**INPUT DATA**
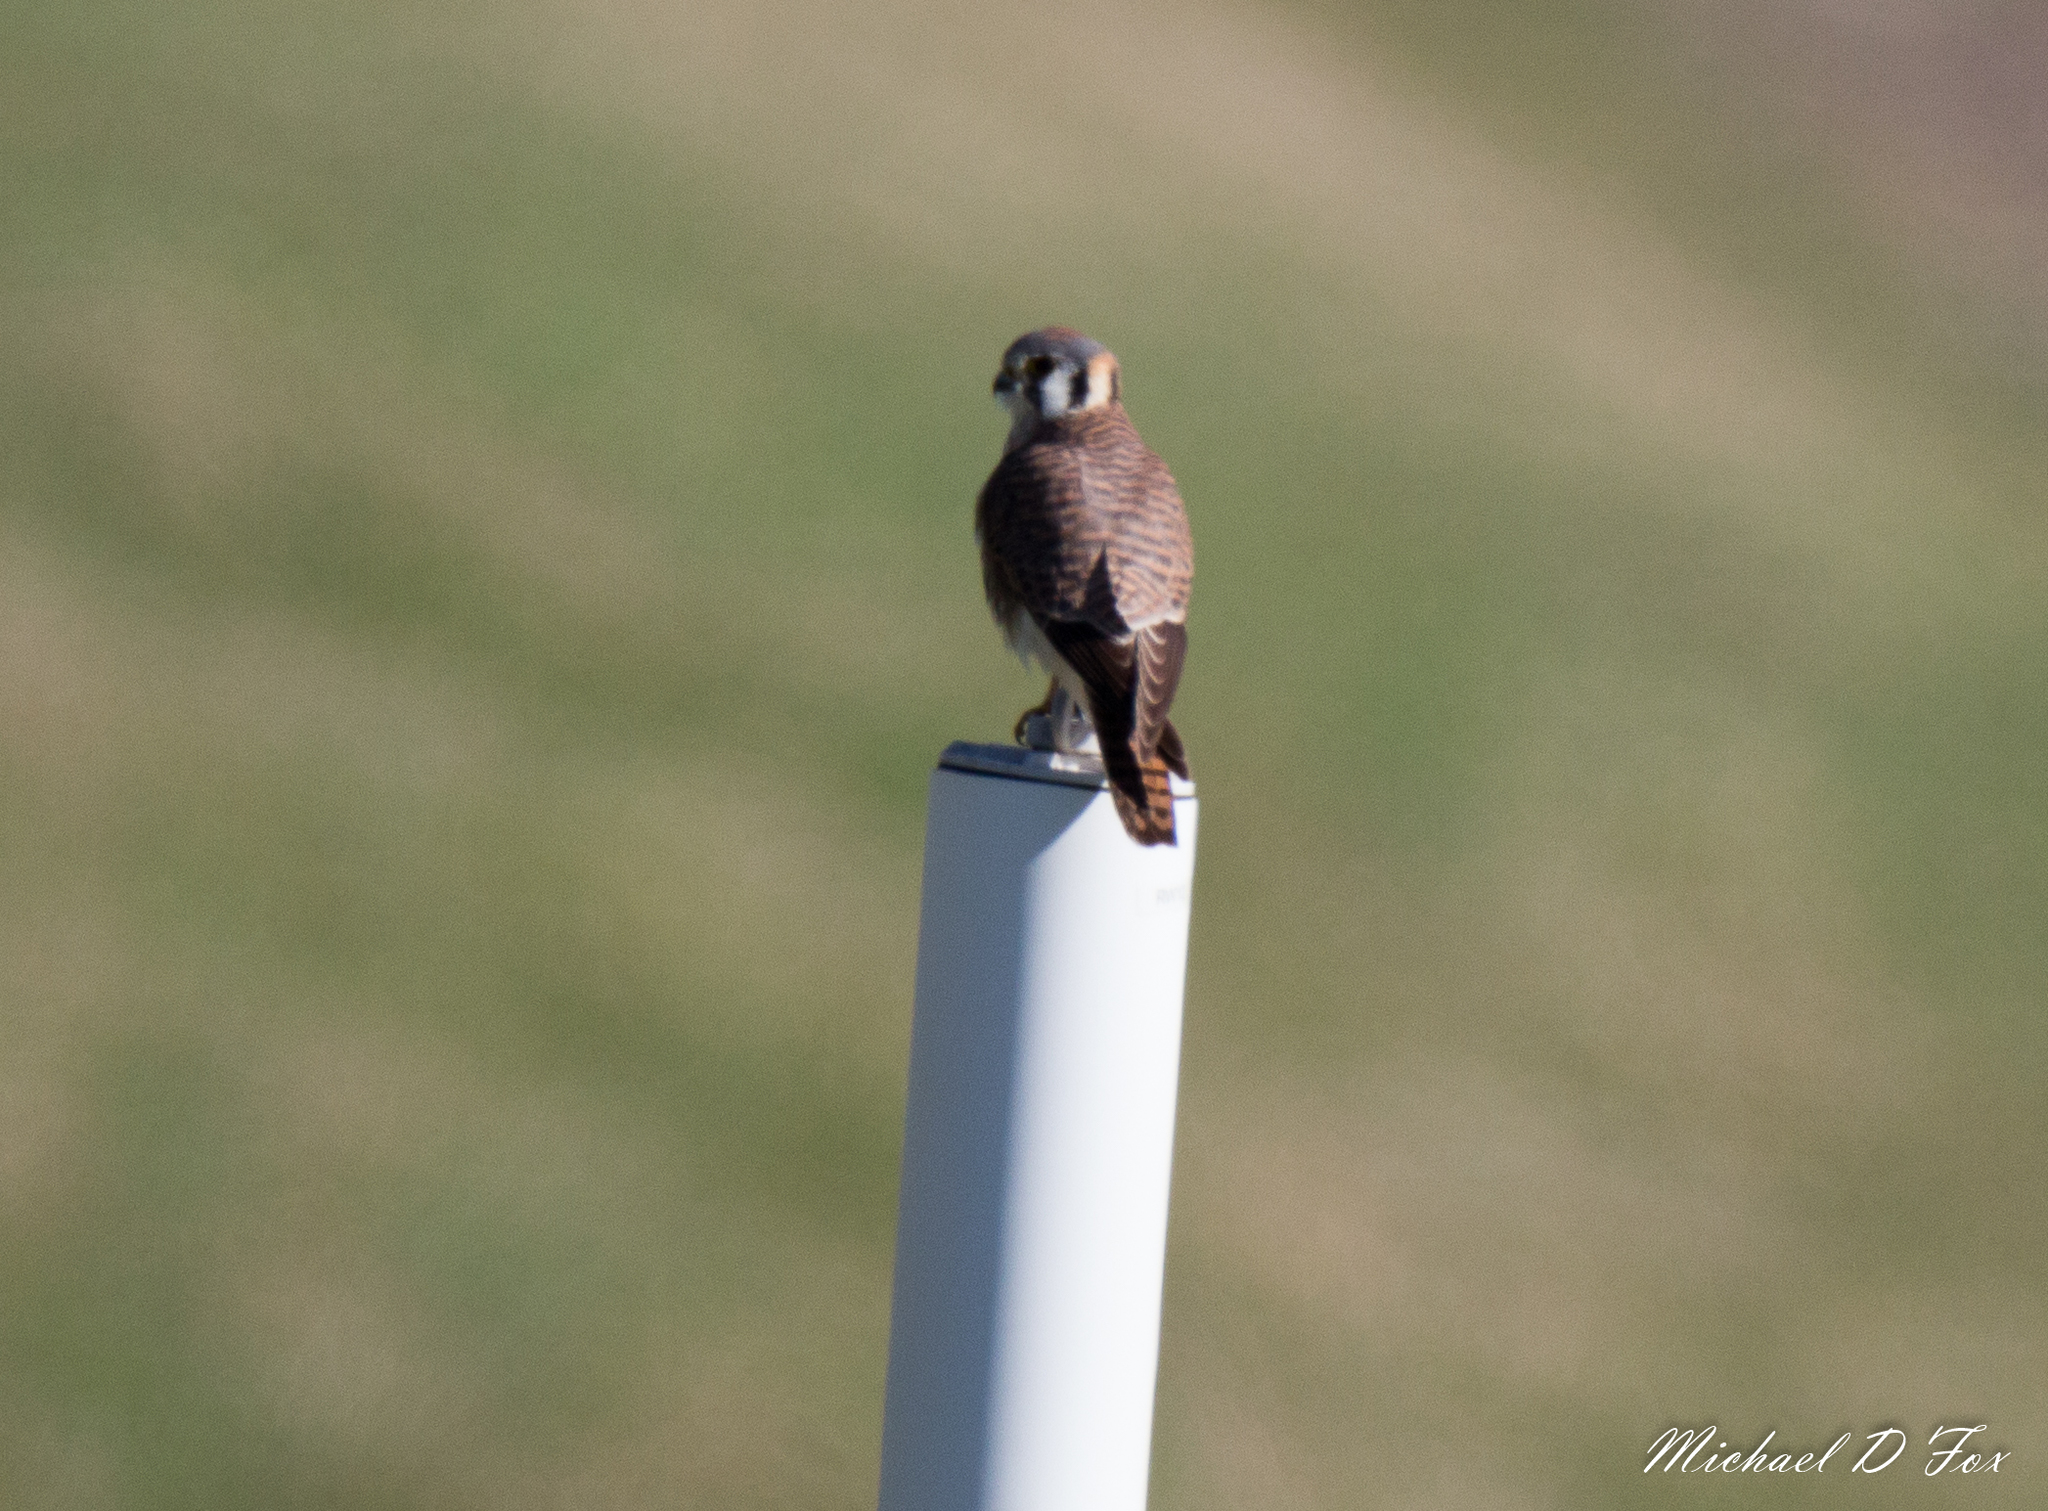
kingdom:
...
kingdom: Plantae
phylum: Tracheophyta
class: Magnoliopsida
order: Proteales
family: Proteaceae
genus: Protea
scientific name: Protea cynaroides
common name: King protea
--
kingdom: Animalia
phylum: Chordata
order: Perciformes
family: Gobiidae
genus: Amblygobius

**YOUR OBJECTIVE**
Revise the part that opens with the line containing "order: Proteales" and closes with the line containing "common name: King protea", swapping "scientific name" for "binomial name" and keeping everything else the same. Give only those lines.

**RESULT**
order: Proteales
family: Proteaceae
genus: Protea
binomial name: Protea cynaroides
common name: King protea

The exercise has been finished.